Lieber neu

Lutosławski Quartett bei den Meisterkonzerten auf Schloß Albrechtsberg

Nach dem Horszowski Trio vor zwei Wochen fand sich am vergangenen Freitag das Lutosławski Quartett aus Polen zum Kammerabend in Dresden ein. Sie brachten neben Haydn und Beethoven ein modernes Werk mit, welches sich sogar als das interessanteste erweisen sollte. Doch die Eröffnung gehörte – wie so oft – Joseph Haydn.

Aus dem beliebten Opus 76 hatten sich Bartosz Woroch und Marcin Markowicz (Violinen), Artur Rozmysłowicz (Viola) sowie Maciej Mlodawski (Violoncello) die Nummer 2 ausgewählt. Und es zeigte sich – Haydn ist nicht nur ein bekömmliches »Hors d’Œuvre«, er ist auch ein Türöffner. Erfrischend und aufgeschlossen klang sein Allegro, hell, heiter und gelöst das wunderbare Andante, wie frühlingshaftes Vogelgezwitscher schloß es mit dem Vivace assai ab. Während das temperamentvolle Cello zu Beginn wohl Haydns Geschmack (oder Vorliebe für das Instrument) entsprochen haben dürfte, hob die Dominanz der ersten Violine jedoch die Balance auf. Marcin Markowicz musizierte im Verhältnis viel zurückhaltender, so daß sein Instrument teilweise vollkommen verdeckt war.

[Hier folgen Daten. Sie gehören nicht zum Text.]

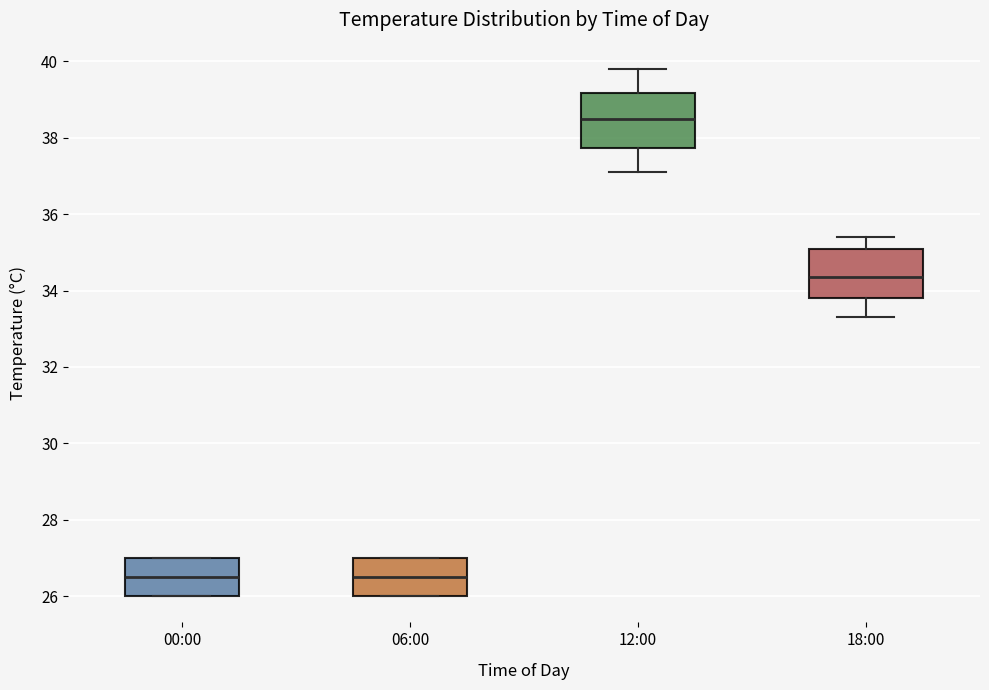

Reading left to right, read every box against the y-axis: the position of its median line, the range the box covers, and the ends of its whiskers. The values are not printed on the chart, so give them approximately, as read against the axis.

00:00: median 26.6, box 26.0 to 27.0, whiskers 26.0 to 27.0
06:00: median 26.6, box 26.0 to 27.0, whiskers 26.0 to 27.0
12:00: median 38.6, box 37.8 to 39.2, whiskers 37.2 to 39.8
18:00: median 34.4, box 33.8 to 35.0, whiskers 33.4 to 35.4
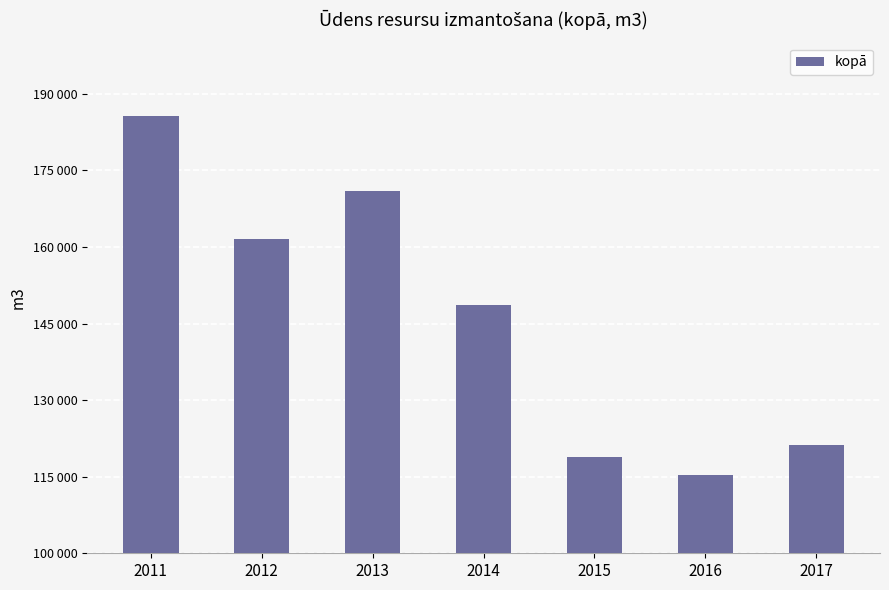

What is the difference between the second highest and minimum values?

55695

Mehr Ausgeglichenheit und Spannung bot danach das vierte Streichquartett des zweiten Geigers. In fünf Sätzen, die immer vom gleichen Motiv bzw. Initial ausgehen, entwickelt er verblüffend unterschiedliche Sequenzen. Alle streben einem Höhepunkt zu, der anschließend wieder aufgelöst oder abgebaut wird, so daß sich ein Bild unterschiedlicher »Phasenverschiebungen« eines Ausgangsmotivs ergab. Über Bedrängnis gelangte das Quartett zu Ruhe, über eine Spannungsspitze zur Entspannung; verschiedene (Im)Pulse, Pochen, schienen die vergehende Zeit zu beschleunigen und schließlich zu zeigen, daß sie doch stetig und unbeeinflußbar ist; aus melancholischer Versenkung führte der vierte Satz zurück zu einem beruhigten Punkt im Raum. Gespickt sind die Sätze mit anspruchsvollen (und gewitzten) Spielfiguren, die im Schlußsatz (mit einer Cellokadenz) ihre expressivste Ausprägung erfahren. Verschliffene Töne, Glissandi, kamen den Einspiegelungen eines musikalischen Prismas gleich. Eine echte Entdeckung und kein Dilettantenstück war dies, und vor allem spannungsvoll vorgetragen.

Da konnte Beethoven nach der Pause nicht mehr mithalten. Das Lutosławski Quartett spielt oft genreübergreifende Stücke, Jazz. Vielleicht lag es daran, vielleicht hätte es nicht ausgerechnet den Gipfel von Ludwig van Beethovens Opus 131 wählen sollen, vielleicht hätte mehr Auseinandersetzung hier anderes bewirkt (als das notwendige Lockern der Handgelenke zwischen den Sätzen) – im Vergleich zu dem zuvor gehörten fiel die Spannungskurve hier deutlich ab. Die nachgereichte Bearbeitung eines Radiohead-Songs (!) konnte dem nicht wirklich etwas hinzufügen.